I'm currently learning about different sorting algorithms and after reading on the concept of the insertion sort of how it's done I've tried to implement it by myself before seeing how it was implemented in the source from which I'm learning.

This is my implementation:

void insertionSort(int arr[]) { for(int i = 1; i < SIZE; i++) { int value = arr[i]; int j = i; for(; j > 0; j--) { if (value < arr[j - 1]) { arr[j] = arr[j - 1]; } else { break; } } arr[j] = value; } } 

Now I think I've implemented it correctly (not talking about efficient or anything just the algorithm itself), but when I saw the way it was implemented in the course I'm seeing I had a bit of concerns about my implementation because they're really different and I just wanted to make sure my implementation is really an insertion sort algorithm implementation and I didn't done anything else.

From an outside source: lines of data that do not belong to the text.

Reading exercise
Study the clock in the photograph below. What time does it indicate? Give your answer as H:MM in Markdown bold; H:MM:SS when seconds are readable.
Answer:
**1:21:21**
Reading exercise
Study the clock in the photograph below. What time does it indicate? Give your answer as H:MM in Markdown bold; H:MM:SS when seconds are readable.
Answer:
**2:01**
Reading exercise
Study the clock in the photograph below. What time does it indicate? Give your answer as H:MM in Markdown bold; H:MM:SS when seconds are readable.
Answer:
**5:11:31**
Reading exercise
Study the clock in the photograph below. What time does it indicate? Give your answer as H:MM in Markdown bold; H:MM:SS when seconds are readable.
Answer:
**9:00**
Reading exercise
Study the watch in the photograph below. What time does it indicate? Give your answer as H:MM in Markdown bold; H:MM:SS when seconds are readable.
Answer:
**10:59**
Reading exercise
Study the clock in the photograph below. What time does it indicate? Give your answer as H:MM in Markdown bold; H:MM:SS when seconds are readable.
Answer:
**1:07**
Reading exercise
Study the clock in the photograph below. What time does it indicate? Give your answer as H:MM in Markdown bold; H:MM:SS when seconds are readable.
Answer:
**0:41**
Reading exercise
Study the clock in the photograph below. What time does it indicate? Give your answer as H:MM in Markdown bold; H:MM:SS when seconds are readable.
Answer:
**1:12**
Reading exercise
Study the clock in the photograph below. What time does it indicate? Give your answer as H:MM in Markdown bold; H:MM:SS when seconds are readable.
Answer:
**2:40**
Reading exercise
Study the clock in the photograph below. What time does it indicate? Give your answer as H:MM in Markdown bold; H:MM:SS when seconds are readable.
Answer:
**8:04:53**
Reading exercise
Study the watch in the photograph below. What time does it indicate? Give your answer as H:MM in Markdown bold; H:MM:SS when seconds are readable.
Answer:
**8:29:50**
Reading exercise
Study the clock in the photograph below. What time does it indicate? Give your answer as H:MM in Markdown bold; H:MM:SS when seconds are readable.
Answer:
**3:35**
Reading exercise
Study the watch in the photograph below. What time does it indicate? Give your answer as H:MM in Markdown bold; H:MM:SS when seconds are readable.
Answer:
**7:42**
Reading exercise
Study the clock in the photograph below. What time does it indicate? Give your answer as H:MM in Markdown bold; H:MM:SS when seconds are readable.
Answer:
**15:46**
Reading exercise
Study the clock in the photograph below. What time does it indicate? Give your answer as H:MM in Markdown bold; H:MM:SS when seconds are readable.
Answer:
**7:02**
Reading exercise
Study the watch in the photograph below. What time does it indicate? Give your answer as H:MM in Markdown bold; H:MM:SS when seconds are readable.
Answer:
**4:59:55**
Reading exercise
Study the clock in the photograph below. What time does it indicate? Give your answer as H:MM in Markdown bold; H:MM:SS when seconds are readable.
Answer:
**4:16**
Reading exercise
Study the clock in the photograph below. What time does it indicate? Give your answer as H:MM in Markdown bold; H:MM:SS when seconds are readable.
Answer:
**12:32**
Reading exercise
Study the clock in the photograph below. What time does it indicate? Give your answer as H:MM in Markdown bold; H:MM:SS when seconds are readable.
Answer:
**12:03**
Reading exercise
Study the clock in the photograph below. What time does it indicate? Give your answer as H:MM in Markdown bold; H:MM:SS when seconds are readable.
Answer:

Here's the implementation by the source I'm learning from:

void insertionSort(int arr[]) { for(int i = 1;, i < SIZE; i++) { int value = arr[i]; int j = i - 1; int done = 0; do { if (arr[j] > value) { arr[j + 1] = arr[j]; j--; if (j < 0) done = 1; } else { done = 1; } } while(!done) arr[j + 1] = value; } } 

Is my implementation of insertion sort correct ?

Also I would appreciate if you could compare my implementation to the one made by the source I'm learning from, any efficiency differences or any other thing you think would worth mentioning.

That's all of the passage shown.